Consider AI’s much publicized newly-acquired skill in interpreting radiology scans with accuracy that rivals those of radiologists. The MIT report points out that even if AI-based algorithms exceed human’s ability to accurately interpret radiology data, it is unlikely for AI to replace human radiologists because interpreting MRI, positron emission tomography, X-ray radiology, and ultrasound images is just one of the many tasks that radiologists perform, e.g., proposing suitable treatment protocols, providing the necessary and delicate human touch when discussing a patient’s medical condition in person, and performing physical examinations but there is no fundamental reason why an AI would not be able to also come up with a treatment plan if sufficient radiology-related data are provided to an AI. Assuming AI has advanced to a certain level, it is quite possible that medical technicians, rather than radiologists themselves, would be able to perform radiology-related physical examinations with the help of an AI’s competent and professional-level guidance.
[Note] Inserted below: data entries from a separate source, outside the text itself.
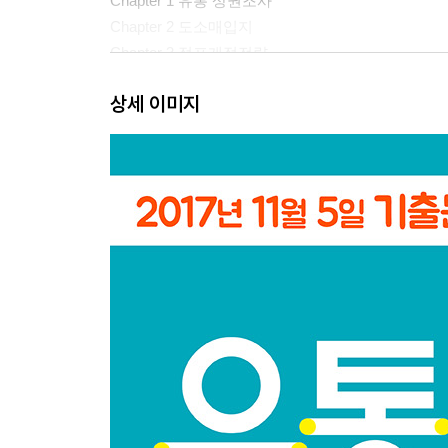
Chapter 1 유통 상권조사
Chapter 2 도소매입지
Chapter 3 점포개점전략
상세 이미지
제3과목 유통마케팅
Chapter 1 유통마케팅 전략기획
Chapter 2 유통점포관리
Chapter 3 상품판매와 고객관리
Chapter 4 마케팅 조사와 평가
제4과목 유통정보
Chapter 1 유통정보의 이해
Chapter 2 지식경영
Chapter 3 주요 유통정보기술
Chapter 4 유통정보의 활용
Chapter 5 전자상거래
[부 록] 유통관리사 실전모의고사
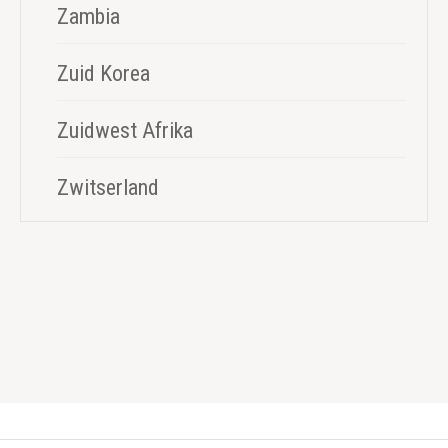
Zambia
Zuid Korea
Zuidwest Afrika
Zwitserland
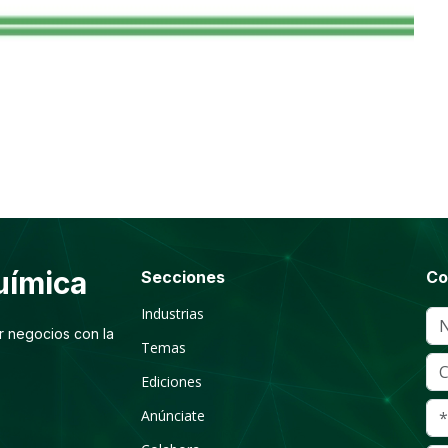
ímica
Secciones
Co
Industrias
r negocios con la
Temas
Ediciones
Anúnciate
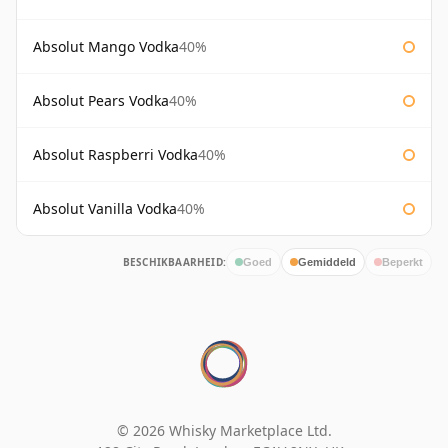
Absolut Mango Vodka
40%
Absolut Pears Vodka
40%
Absolut Raspberri Vodka
40%
Absolut Vanilla Vodka
40%
BESCHIKBAARHEID:
Goed
Gemiddeld
Beperkt
© 2026 Whisky Marketplace Ltd.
A McKinsey study found that up to 45% of the tasks that workers presently do (corresponding to yearly wages of around $2 trillion) can be automated by existing technologies.

The issue is not whether an AI would be capable of analyzing medical data to come up with the best or suitable proposed treatment plan. What prevents AI from doing more now is the restricted access to sufficient medical data needed as input to the current generation of AI-based algorithms. Medical privacy concerns pose a significant stumbling block to broader exchange of medical data among various health providers and stakeholders. Also, the lack of interoperability among many medical data processing systems sold by different vendors makes things significantly more complicated. Add to this the unwillingness among various healthcare providers to share patient data. All these combined hurdles prevent AI-based medical use cases from advancing rapidly.

 

What Can Governments Do?

According to the title of an Economist article dated May 23, 2019, “[a]cross the rich world, an extraordinary jobs boom is under way.” But the argument that jobs are in fact being added as opposed to being lost to AI often fails to mention that companies are just beginning to incorporate AI into their business operations.

Once companies learn how to optimize their use of AI in their businesses, they are likely to achieve efficiencies far more than they were able to pre-AI. When that happens, many people’s fears regarding the threat that AI pose to our jobs may turn out to be well-founded after all.

So, what can governments around the world do to minimize AI’s potential adverse impact to future job availability? They need to act now.

Developed countries like Japan, Switzerland, Germany, Korea, Canada, UK, and Sweden have shown that the threat posed by AI may be manageable despite many well-founded and widespread concerns. To protect workers, these countries have invested heavily in worker skills and apprenticeship training, provided incentives to companies so they will hire more workers rather than reduce their number, and implemented social policies geared towards assisting displaced workers. In addition, governments need to invest heavily in upgrading education curriculum and providing financial assistance to technical or vocational schools to allow them to adequately train young and old workers so they can acquire new skills within a relatively short period to make them employable again.

Throughout history, humans have always found ways to adapt, even when faced with extreme odds.

Providing and protecting jobs is necessary to allow humans not only to survive but also to satisfy their innate and ever-present need for a sense of purpose and dignity, as well as their desire for more widely-distributed economic gains.

As the MIT report articulated: “Work has meaning and importance, for individuals and for society as a whole, that transcend the merely economic or financial. Work is a central human activity, critical to self-realization and social cohesion.”